__RECORDS SUPPLIED__
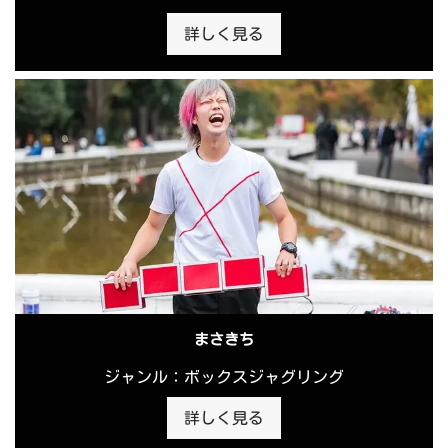
詳しく見る
まさきち
ジャンル：ボックスジャグリング
詳しく見る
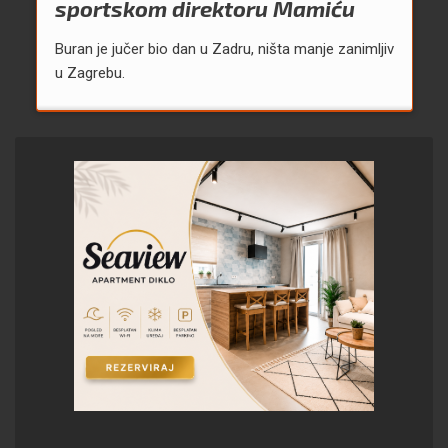
sportskom direktoru Mamiću
Buran je jučer bio dan u Zadru, ništa manje zanimljiv
u Zagrebu.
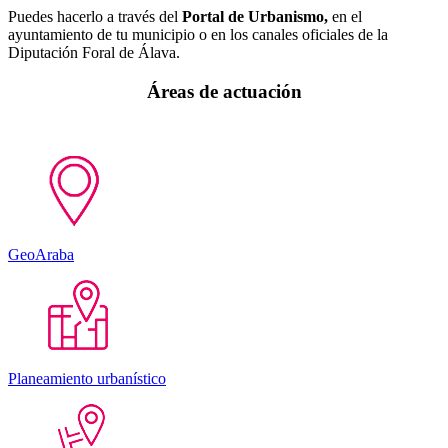
Puedes hacerlo a través del
Portal de Urbanismo,
en el
ayuntamiento de tu municipio o en los canales oficiales de la
Diputación Foral de Álava.
Áreas de actuación
GeoAraba
Planeamiento urbanístico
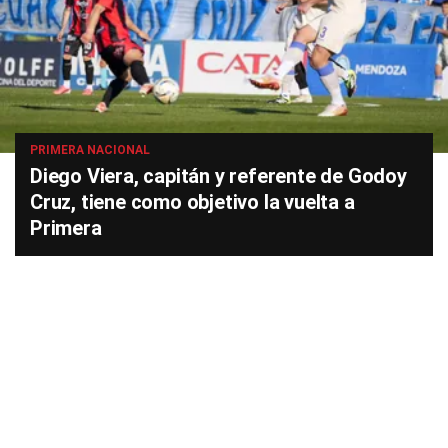
PRIMERA NACIONAL
Diego Viera, capitán y referente de Godoy
Cruz, tiene como objetivo la vuelta a
Primera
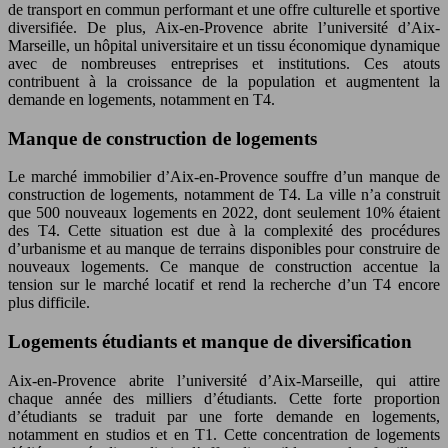
de transport en commun performant et une offre culturelle et sportive
diversifiée. De plus, Aix-en-Provence abrite l’université d’Aix-
Marseille, un hôpital universitaire et un tissu économique dynamique
avec de nombreuses entreprises et institutions. Ces atouts
contribuent à la croissance de la population et augmentent la
demande en logements, notamment en T4.
Manque de construction de logements
Le marché immobilier d’Aix-en-Provence souffre d’un manque de
construction de logements, notamment de T4. La ville n’a construit
que 500 nouveaux logements en 2022, dont seulement 10% étaient
des T4. Cette situation est due à la complexité des procédures
d’urbanisme et au manque de terrains disponibles pour construire de
nouveaux logements. Ce manque de construction accentue la
tension sur le marché locatif et rend la recherche d’un T4 encore
plus difficile.
Logements étudiants et manque de diversification
Aix-en-Provence abrite l’université d’Aix-Marseille, qui attire
chaque année des milliers d’étudiants. Cette forte proportion
d’étudiants se traduit par une forte demande en logements,
notamment en studios et en T1. Cette concentration de logements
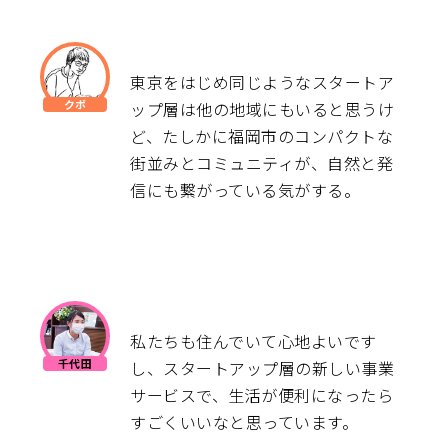
東京をはじめ同じようなスタートア
ップ層は他の地域にもいると思うけ
ど、たしかに福岡市のコンパクトな
街並みとコミュニティが、自然と発
信にも繋がっている気がする。
私たちも住んでいて心地よいです
し、スタートアップ層の新しい事業
サービスで、生活が便利になったら
すごくいいなと思っています。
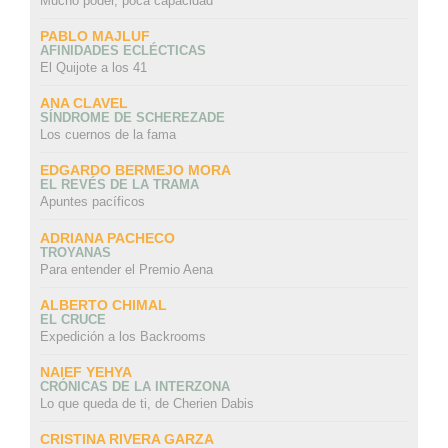
Mucho poder, poca capacidad
PABLO MAJLUF
AFINIDADES ECLÉCTICAS
El Quijote a los 41
ANA CLAVEL
SÍNDROME DE SCHEREZADE
Los cuernos de la fama
EDGARDO BERMEJO MORA
EL REVÉS DE LA TRAMA
Apuntes pacíficos
ADRIANA PACHECO
TROYANAS
Para entender el Premio Aena
ALBERTO CHIMAL
EL CRUCE
Expedición a los Backrooms
NAIEF YEHYA
CRÓNICAS DE LA INTERZONA
Lo que queda de ti, de Cherien Dabis
CRISTINA RIVERA GARZA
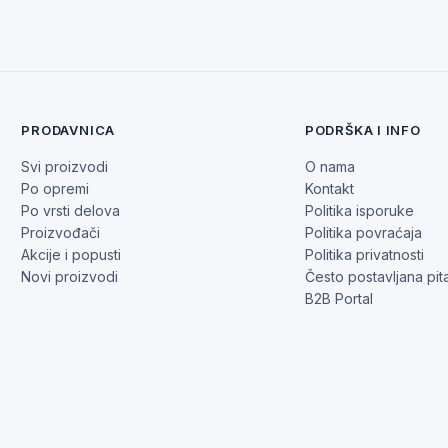
PRODAVNICA
PODRŠKA I INFO
Svi proizvodi
O nama
Po opremi
Kontakt
Po vrsti delova
Politika isporuke
Proizvođači
Politika povraćaja
Akcije i popusti
Politika privatnosti
Novi proizvodi
Često postavljana pit
B2B Portal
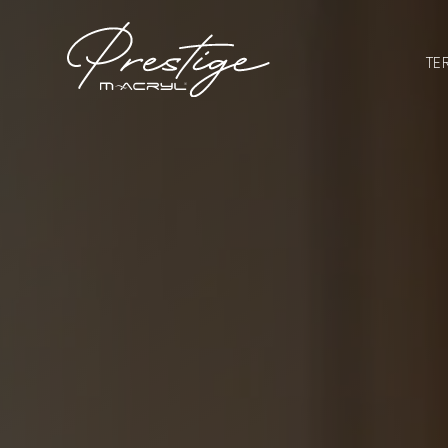
Kihagyás
TE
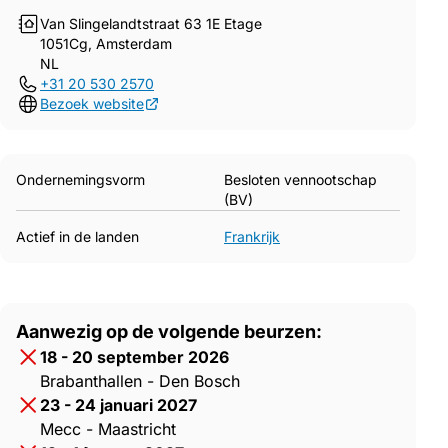
Van Slingelandtstraat 63 1E Etage
1051Cg, Amsterdam
NL
+31 20 530 2570
Bezoek website
Ondernemingsvorm
Besloten vennootschap
(BV)
Actief in de landen
Frankrijk
Aanwezig op de volgende beurzen:
18 - 20 september 2026
Brabanthallen - Den Bosch
23 - 24 januari 2027
Mecc - Maastricht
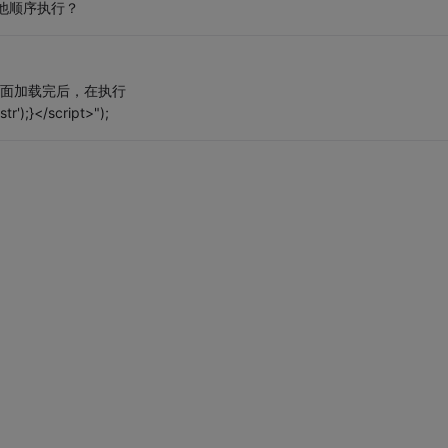
么让他顺序执行？
 页面加载完后，在执行
r');}</script>");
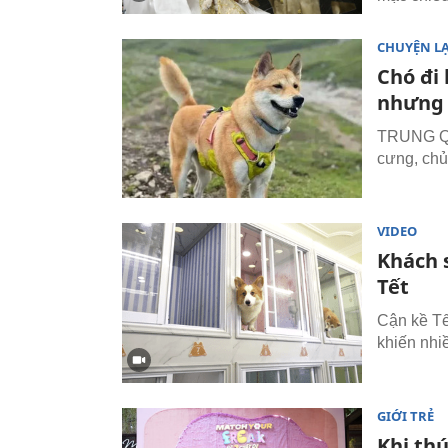
CHUYỆN L
Chó đi 
nhưng 
TRUNG QUỐ
cưng, chủ
VIDEO
Khách 
Tết
Cận kề Tế
khiến nhi
GIỚI TRẺ
Khi th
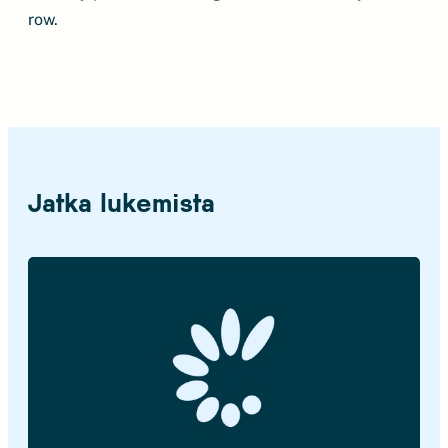
row.
Jatka lukemista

__EXERCISE BRIEF__
Go through the data and return each line where the word "forte" appears.

__ANSWER BOX__
chaque année des milliers d’étudiants. Cette forte proportion
d’étudiants se traduit par une forte demande en logements,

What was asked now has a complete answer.